* _Kısa görev a_
Listede "Outline whatever counts" geçen satırdan listenin sonuna kadar her şeyi, iki uçtaki satırlar da dahil, çıkar. Bu satırları hiç değiştirmeden yaz.
***** Metin alıntısı
SAVAŞ ve HIYANET-İ VATANİYE

SAVAŞ ve HIYANET-İ VATANİYE

İletigönderen Habip Hamza Erdem » Çrş Oca 06, 2016 11:24

SAVAŞ ve HIYANET-İ VATANİYE
Türkiye Büyük Millet Meclis’inin, açılışından altı gün sonra çıkrdığı iki numaralı yasası ne idi ?
- "Büyük Millet Meclisinin meşruiyetine isyana yönelik sözlü, yazılı veya eylemli muhalefet ve fesatlıkta bulunanlar vatan haini sayılır." (Madde 1)
- "Fiilen vatan hainliğinde bulunanlar asılarak idam edilir." (Madde 2)
- "Vaiz ve hitabet suretiyle alenen ve çeşitli zeminlerde söz ve hareketleriyle vatan hainliği cürmüne tahrik ve teşvik edenlerle işbu tahrik ve teşviki yazı ve resimlerle yayanlar geçici küreğe konulurlar." (Madde 3)
- "Vatana ihanet sanıklarının yargılanması en çok 24 gün içinde karara bağlanır” (Madde 7)
- ve temyiz edilemez." (Madde 8)
Bu yasayı kim kaldırdı?
- Turgut Özal (1991)
Niye kaldırdı?
- Çünkü ‘Anayasa bir kez delinmekle birşey olmaz’ diyerek bir çok kez ‘anayasal suç’ işleyecekti de ondan.
Bu suçlar içinde ‘yetki ve sorumluluğunun gereğini yapmamak’ da var mıydı?
Vardı.
Ancak burada, Türkiye ve Turgut Özal’dan değil, Fransa ve François Hollande’dan sözedeceğim.
François Hollande Azledilecek mi?
**********
* _Kısa görev b_
Hıyanet-i vataniye yasasıyla ilgili yazıyı kaldığı yerden devam ettir.
***** Çıkarılan kayıtlar
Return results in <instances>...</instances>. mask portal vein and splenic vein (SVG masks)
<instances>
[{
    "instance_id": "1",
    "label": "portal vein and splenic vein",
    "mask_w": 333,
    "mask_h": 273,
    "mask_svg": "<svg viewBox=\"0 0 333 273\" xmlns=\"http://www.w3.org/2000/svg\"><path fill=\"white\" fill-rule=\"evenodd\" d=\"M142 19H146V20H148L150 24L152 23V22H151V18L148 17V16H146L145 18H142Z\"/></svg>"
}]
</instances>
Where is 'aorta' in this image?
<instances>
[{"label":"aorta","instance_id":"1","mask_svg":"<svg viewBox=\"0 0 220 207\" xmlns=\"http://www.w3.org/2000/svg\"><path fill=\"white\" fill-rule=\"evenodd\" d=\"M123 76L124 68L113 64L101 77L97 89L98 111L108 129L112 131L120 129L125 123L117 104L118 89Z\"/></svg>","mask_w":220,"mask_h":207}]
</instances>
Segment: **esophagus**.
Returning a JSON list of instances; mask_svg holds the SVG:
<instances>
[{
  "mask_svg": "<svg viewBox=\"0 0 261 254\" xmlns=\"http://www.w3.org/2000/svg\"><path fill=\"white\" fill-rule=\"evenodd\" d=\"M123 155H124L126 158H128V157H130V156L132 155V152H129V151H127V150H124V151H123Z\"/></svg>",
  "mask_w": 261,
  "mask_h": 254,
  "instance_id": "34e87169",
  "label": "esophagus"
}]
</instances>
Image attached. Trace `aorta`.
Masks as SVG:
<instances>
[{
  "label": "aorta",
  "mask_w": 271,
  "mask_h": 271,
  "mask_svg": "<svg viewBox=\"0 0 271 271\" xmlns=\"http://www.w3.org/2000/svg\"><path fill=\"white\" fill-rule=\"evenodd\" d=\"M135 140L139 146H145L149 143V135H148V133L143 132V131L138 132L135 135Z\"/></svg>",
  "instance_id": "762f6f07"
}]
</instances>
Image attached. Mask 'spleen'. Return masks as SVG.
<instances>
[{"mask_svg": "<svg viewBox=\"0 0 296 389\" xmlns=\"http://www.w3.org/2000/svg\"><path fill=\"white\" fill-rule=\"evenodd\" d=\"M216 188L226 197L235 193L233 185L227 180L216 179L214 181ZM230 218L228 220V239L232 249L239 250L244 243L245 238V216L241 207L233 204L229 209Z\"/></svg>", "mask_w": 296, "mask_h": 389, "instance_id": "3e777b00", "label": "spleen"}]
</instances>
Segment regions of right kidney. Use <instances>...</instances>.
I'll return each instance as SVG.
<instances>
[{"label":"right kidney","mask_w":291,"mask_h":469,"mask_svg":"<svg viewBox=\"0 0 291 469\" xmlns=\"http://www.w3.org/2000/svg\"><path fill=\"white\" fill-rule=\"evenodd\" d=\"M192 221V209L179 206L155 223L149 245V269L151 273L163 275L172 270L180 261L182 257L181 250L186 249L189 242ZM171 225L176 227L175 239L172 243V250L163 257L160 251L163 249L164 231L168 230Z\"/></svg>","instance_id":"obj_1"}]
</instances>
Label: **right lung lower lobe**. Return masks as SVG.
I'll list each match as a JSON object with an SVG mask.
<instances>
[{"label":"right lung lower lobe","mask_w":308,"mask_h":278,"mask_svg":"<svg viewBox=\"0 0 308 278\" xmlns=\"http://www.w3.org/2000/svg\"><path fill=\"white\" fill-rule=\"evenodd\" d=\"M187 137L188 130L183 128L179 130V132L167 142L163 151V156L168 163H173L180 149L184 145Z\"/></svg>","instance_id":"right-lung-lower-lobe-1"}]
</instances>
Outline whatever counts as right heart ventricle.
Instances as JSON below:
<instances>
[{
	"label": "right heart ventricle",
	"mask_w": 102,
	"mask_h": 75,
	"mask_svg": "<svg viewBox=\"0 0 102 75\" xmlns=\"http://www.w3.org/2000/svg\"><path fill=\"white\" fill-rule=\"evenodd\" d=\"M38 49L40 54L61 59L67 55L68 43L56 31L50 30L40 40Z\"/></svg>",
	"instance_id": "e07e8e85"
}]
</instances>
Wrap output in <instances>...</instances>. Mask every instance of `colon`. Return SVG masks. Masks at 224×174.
**********
* _Cevap a_
Outline whatever counts as right heart ventricle.
Instances as JSON below:
<instances>
[{
	"label": "right heart ventricle",
	"mask_w": 102,
	"mask_h": 75,
	"mask_svg": "<svg viewBox=\"0 0 102 75\" xmlns=\"http://www.w3.org/2000/svg\"><path fill=\"white\" fill-rule=\"evenodd\" d=\"M38 49L40 54L61 59L67 55L68 43L56 31L50 30L40 40Z\"/></svg>",
	"instance_id": "e07e8e85"
}]
</instances>
Wrap output in <instances>...</instances>. Mask every instance of `colon`. Return SVG masks. Masks at 224×174.

* _Cevap b_
Çünkü Fransa’da, Bataclan saldırısı sonunda, François Hollande’ın eğer ‘istifa’ etmezse, Anayasa Mahkemesi (Fransızcası Conseil Constitutionnel) de değil, “ulusal temsilcilerin oluşturduğu Yüksek Mahkeme’ (représentation nationale réuinie en Haute Cour) tarafından görevinden azledilmesi gerektiği ileri sürülmektedir.
Türkiye’deki adıyla bir tür ‘İstiklâl Mahkemesi’.
Güzel Türkçemizle ‘Halk Mahkemesi’ de denilebilir.
Ne var ki, Türkiye’de bu ‘Halk Mahkemesi’ terimi de anlam ve kapsamından çıkarılmış olduğu için, ‘Yüce Divan’ demek belki daha doğru olur.
Zaten, Fransız Anayasası’nın 68nci maddesi tam da bu durumlar için konulmuştur: “Göreviyle ilgili sorumluluklarını yerine getirmemesi ya da görevini gereğiyle yapmaması” (manquement à ses devoirs manifestement incompatible avec l’exercice de son mandat).
Demek ki, Fransız Cumhurbaşkanı da ‘sorumsuz’ sayılmakla birlikte, makamının gerektirdiği ‘sorumluluklar’dan kurtulamıyormuş.
Burhan Kuzu ya da Bekir Bozdağ’ın ‘değil ama, gerçek hukukçuların, tartışmaları gereken bir ‘konu’ olsa gerektir.
Hukuk doktoru Aristide Leucate’a göre böyledir.
Peki ama François Hollande’ın ‘görevinin gereklerini yerine getirmemesi ya da göreviyle bağdaşmayan bir biçimde davranıyor olması’nın somut örnekleri nelerdir?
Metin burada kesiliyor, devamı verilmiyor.